What you need to do:
Keep only the lines of the listing that include the word "beachtet", and copy them.

Records to use:
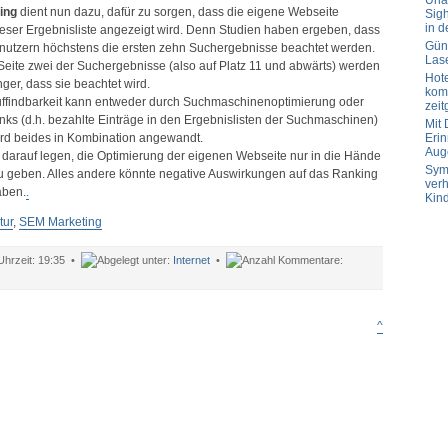
Url
ing
dient nun dazu, dafür zu sorgen, dass die eigene Webseite
Sig
in d
ieser Ergebnisliste angezeigt wird. Denn Studien haben ergeben, dass
Güns
tnutzern höchstens die ersten zehn Suchergebnisse beachtet werden.
Las
Seite zwei der Suchergebnisse (also auf Platz 11 und abwärts) werden
Hot
er, dass sie beachtet wird.
komp
uffindbarkeit kann entweder durch Suchmaschinenoptimierung oder
zeit
ks (d.h. bezahlte Einträge in den Ergebnislisten der Suchmaschinen)
Mit
ird beides in Kombination angewandt.
Erin
Aug
t darauf legen, die Optimierung der eigenen Webseite nur in die Hände
Sym
zu geben. Alles andere könnte negative Auswirkungen auf das Ranking
verh
aben.
.
Kin
ur
,
SEM Marketing
19:35 •
Internet
•
ür
oogle-
anking
eeinflussen
^
urch
uchmaschinenmarketing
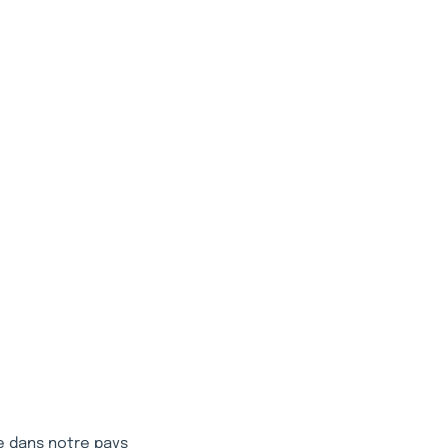
e dans notre pays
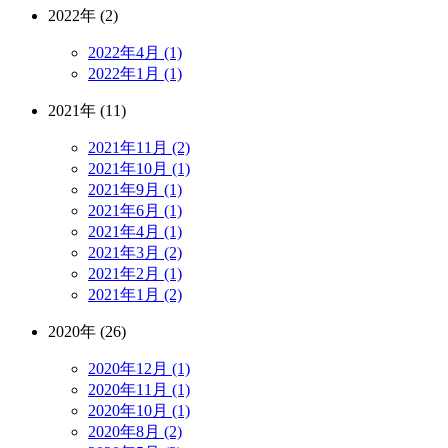
2022年 (2)
2022年4月 (1)
2022年1月 (1)
2021年 (11)
2021年11月 (2)
2021年10月 (1)
2021年9月 (1)
2021年6月 (1)
2021年4月 (1)
2021年3月 (2)
2021年2月 (1)
2021年1月 (2)
2020年 (26)
2020年12月 (1)
2020年11月 (1)
2020年10月 (1)
2020年8月 (2)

Written reply:
tnutzern höchstens die ersten zehn Suchergebnisse beachtet werden.
er, dass sie beachtet wird.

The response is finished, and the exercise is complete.